Excerpt:
Brooklyn Ward against Modern Art

Brooklyn Ward discusses the extent of modern art.

NUSU
24th October 2016
Brooklyn Ward discusses the extent of modern art.

do not hate modern art, in fact I really love it. But I am a sceptic, and to show you why I’m going to draw on the experience of America’s favourite family.

Remember episode of ‘The Simpsons’ where Homer fails to build a barbeque, and as he’s throwing out the concrete mess a woman tries to buy it, claiming it as‘art’?

And then, later on, when the buzz around him dies down he’s left with nothing? This is the distasteful heart at the centre of the art world. The art that we are expected to like is dictated to us by wealthy art critics. The art critic who ‘discovers’ Homer praises him on how quaint his work is, a ‘code word’ that allows her cash in on another’s life experience.

“Modern art has been hijacked by people who have money”

Dataset entries:
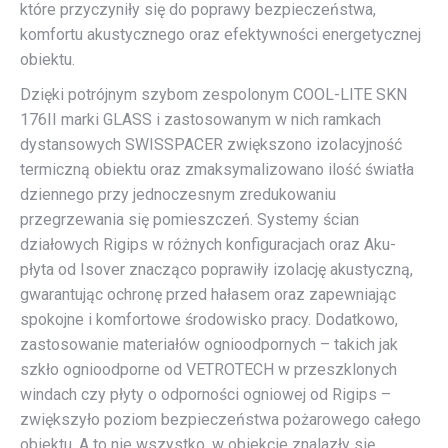
które przyczyniły się do poprawy bezpieczeństwa,
komfortu akustycznego oraz efektywności energetycznej
obiektu.
Dzięki potrójnym szybom zespolonym COOL-LITE SKN
176II marki GLASS i zastosowanym w nich ramkach
dystansowych SWISSPACER zwiększono izolacyjność
termiczną obiektu oraz zmaksymalizowano ilość światła
dziennego przy jednoczesnym zredukowaniu
przegrzewania się pomieszczeń. Systemy ścian
działowych Rigips w różnych konfiguracjach oraz Aku-
płyta od Isover znacząco poprawiły izolację akustyczną,
gwarantując ochronę przed hałasem oraz zapewniając
spokojne i komfortowe środowisko pracy. Dodatkowo,
zastosowanie materiałów ognioodpornych – takich jak
szkło ognioodporne od VETROTECH w przeszklonych
windach czy płyty o odporności ogniowej od Rigips –
zwiększyło poziom bezpieczeństwa pożarowego całego
obiektu. A to nie wszystko, w obiekcie znalazły się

Things to do:
a) In the piece on modern art, what word does the critic who "discovers" Homer use to praise his work?
b) Can you condense the paragraph of the modern art piece that begins "And then, later on" into a shorter version that keeps its main facts?
c) Carry on the piece about modern art, starting after its final line.

Answers by item number:
a) She calls his work "quaint."

b) Once the buzz fades, Homer is left with nothing, and this shows the distasteful heart of the art world: wealthy critics dictate which art we are expected to like. The critic who "discovers" Homer calls his work "quaint," a code word that lets her cash in on another person's life experience.

c)
She is then allowed to take credit for his work, because she rescued Homer’s art from suburbia and is therefore some kind of noble saviour. The people of Springfield, and other art critics, lap it up, because she says it is modern art, and therefore it is. And, because of the abstractness of a pile of junk, nobody speaks out and says that it’s rubbish, because to do so makes it seem like you don’t ‘get’ it- and nobody wants that.

Modern art has been hijacked by people who have money, and want to prove that they’re cool, at the same time as excluding the very people they claim to champion. This stupid elitism makes it hard to get behind a lot of modern art. The only way to fight it is to like what we like, unapologetically and not care if it’s labelled as ‘modern art’ or not. Labels are toxic, and modern art is one of them.